Vendor claims outrun vendor evidence.
A tool that claims to measure "potential" or "cultural fit" may be measuring something much narrower - or nothing at all.
A tool can score candidates consistently and still score the wrong thing. The framework keeps those separate.
Procurement processes are not built to interrogate vendor claims.
Our aim is simple: to help employers understand what the tool does, what evidence supports it, what risks remain, and what needs fixing before it earns a place in a hiring process.
The 10 domains
The framework tests vendors across ten evidence domains. Our methodology evaluates each domain with diagnostic questions, probes, evidence tests, and red flags.
Measurement Purpose
and Decision Role
What role does the tool play in the decision, and how much weight does its output carry?
Vendor Expertise and Development Process
Whether the vendor has the assessment, psychometric, and employment-selection expertise to build a valid tool - and maintain it over time.
Scoring Architecture
and Rubric Quality
How candidate data is scored, weighted, calibrated, and interpreted - and whether that process is transparent enough to stand behind.
Fairness, Accessibility, and Candidate AI Use
How the tool handles subgroup impact, candidate accommodations, and the possibility that candidates are using AI.
Validation and
Evidence Quality
Whether reliability, validity, and local-use evidence are strong enough.
Transparency, Documentation, and Explainability
Whether the vendor can explain the model, inputs, outputs, limits, and evidence.
Technical Reliability and AI Lifecycle
Whether model changes, provider fallback, transcription, and other system variations are version-controlled and tested.
Security, Privacy,
and Data Rights
Whether candidate data is protected, minimised, retained appropriately, and contractually clear.

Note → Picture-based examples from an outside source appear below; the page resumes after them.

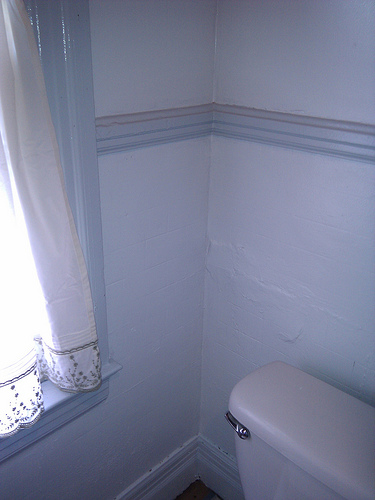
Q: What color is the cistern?
A: White.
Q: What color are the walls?
A: White.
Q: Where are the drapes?
A: Over the window.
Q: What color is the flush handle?
A: Silver.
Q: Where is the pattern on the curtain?
A: On the bottom.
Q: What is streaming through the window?
A: Sunlight.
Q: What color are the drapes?
A: White.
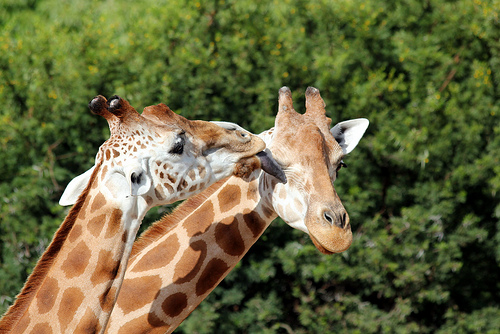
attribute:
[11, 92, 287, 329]
giraffe — licking, looking, both , brown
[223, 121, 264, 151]
nose — black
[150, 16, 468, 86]
trees — green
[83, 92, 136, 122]
horns — brown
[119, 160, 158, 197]
ear — white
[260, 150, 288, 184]
tongue — protuding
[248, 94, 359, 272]
giraffe — licked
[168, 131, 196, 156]
eyes — brown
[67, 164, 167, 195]
ears — brown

Construct and Job Relevance
Whether the tool measures something coherent, observable, and job-related.
Implementation, Governance, and Monitoring
Whether the employer can govern the tool after deployment, not just buy it.
When a checklist isn’t enough
Three things a checklist cannot do:
Cross‑reference. Our framework reads vendors’ claims and evidence against each other, not in isolation.
Probe for hidden assumptions. We interrogate what the vendor’s answers assume and what they omit.
Stress‑test the decision. We ask: what would have to be true for this tool to be safe to deploy?
A checklist is a useful starting point: but it is only a starting point. The Vendor Audit Framework connects the dots, challenges assumptions, and subjects claims to conditional tests so that employers can be confident that their hiring decisions rest on evidence, not on appearances.
How it differs from generic AI reviews
Numerous AI frameworks ask whether a system is safe, compliant, secure, and commercially viable. We ask that too. But we ask the hiring-specific question: Is this tool fit to influence a hiring decision?
That means going beyond general AI governance and testing issues such as:
Is the construct psychologically coherent, or is it a label hiding something vaguer?
Is the scoring rubric specific enough for reliable assessment?
Does the validity evidence apply to the role, population, and decision context the employer will use?
Has the tool been tested for LLM-specific scoring errors - prompt opacity, model fallback, transcription bias, calibration drift?
Does human oversight happen at the right point in the decision, not at the end of it?
Are prompts, models, parameters, and calibration examples version-controlled?
Do model changes or provider fallback routes trigger revalidation?
Does candidate-facing AI change the measurement instrument?
Do transcription, accent, audio quality, or communication style create an unfair disadvantage?
Are vendor claims supported by evidence, not just documentation?